狄葉飛不知為何沒有說出在竹林附近的見聞,他有些不太想讓賀穆蘭知道崔浩那殘酷的一面,只是把崔浩告訴他做好自己本分的話又說了一遍。
“我並沒有想過變成漢人,我只是覺得在崔家,滿目所見都是漢人,我卻穿著鮮卑衣袍來去分外惹眼……但即使是這樣,被自己敬愛的先生訓斥,我還是很難過。

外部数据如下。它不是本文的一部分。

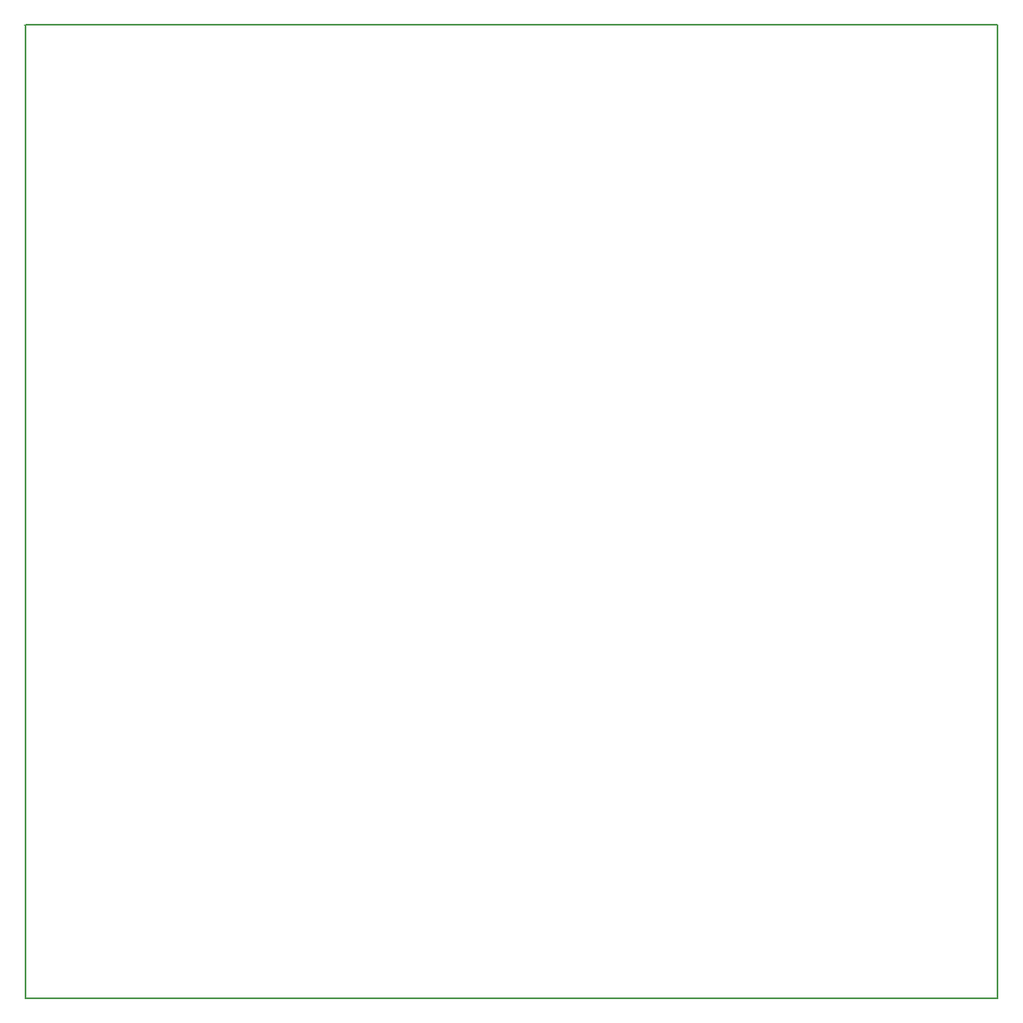
<source format=gbr>
G04 (created by PCBNEW (2013-mar-13)-testing) date wto, 15 kwi 2014, 21:51:24*
%MOIN*%
G04 Gerber Fmt 3.4, Leading zero omitted, Abs format*
%FSLAX34Y34*%
G01*
G70*
G90*
G04 APERTURE LIST*
%ADD10C,0.005906*%
G04 APERTURE END LIST*
G54D10*
X0Y0D02*
G75*
G03X0Y0I0J0D01*
G74*
G01*
X0Y0D02*
X0Y0D01*
X0Y0D02*
X0Y0D01*
X0Y0D02*
G75*
G03X0Y0I0J0D01*
G74*
G01*
X0Y0D02*
X0Y0D01*
X0Y0D02*
X0Y0D01*
X23Y-7D02*
X39393Y-7D01*
X39393Y-39377D02*
X39393Y-7D01*
X23Y-39377D02*
X39393Y-39377D01*
X23Y-7D02*
X23Y-39377D01*
X39000Y-7D02*
X1401Y-7D01*
M02*

</source>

”
狄葉飛眼神里都是迷茫和不甘。
“獲得認同就這麼難嗎?我已經很努力去做了……”
賀穆蘭繫著系帶的手頓了頓,心中突然升起一股不忍。
不知道是不是她自己跑的太快了,而她昔日的這些同火最熟悉的人就是她,導致狄葉飛一直把她當做標杆,錯誤的豎立了追趕的目標。
毫不留情的說,無論是如今的狄葉飛還是過去的狄葉飛,怕是成長的速度都不會比現在的她更快了。
這並非人力能決定的高度,而是各種奇遇和心境上不同造成的鴻溝。
狄葉飛希望得到別人的認同,卻找不到合適的方向,他憑藉自己的努力戒掉了五石散,可還是在崔浩那裡找不到認同,只能迷茫到尋找自己的幫助。
賀穆蘭穿好最後一件外裳,大方地走出屏風,端坐在狄葉飛面前。
“你認為怎樣才是成功?”
賀穆蘭盯著狄葉飛的眼睛。
“升官發財?揚名立萬?開疆拓土?”
“……難道不是嗎?”
狄葉飛微微側頭,不解地看著她,“男人的野心不就是這些?”
“狄葉飛,我現在有些對你失望了。好像成功帶給你的不是滿足,卻是束縛你腳步的繩索。”
賀穆蘭嘆了口氣,“你在黑山時,所求的不過是能讓高車同族擺脫柔然的奴役;當你讓高車同族擺脫柔然的奴役時,你求的是同族們能夠找回昔日的榮耀;當你的同族跟隨陛下打下漠北,以自己的能力成為高車虎賁時,你覺得別人不認同你……”
“狄葉飛,崔太常說的不錯,你是高車人,你關心的是高車人的前途和未來,又有什麼錯?為何你非要覺得自己需要漢人和鮮卑人的認同呢?你以往立下的每一個目標都實現了,為何你現在站在高處了,反而不知道自己要的是什麼?”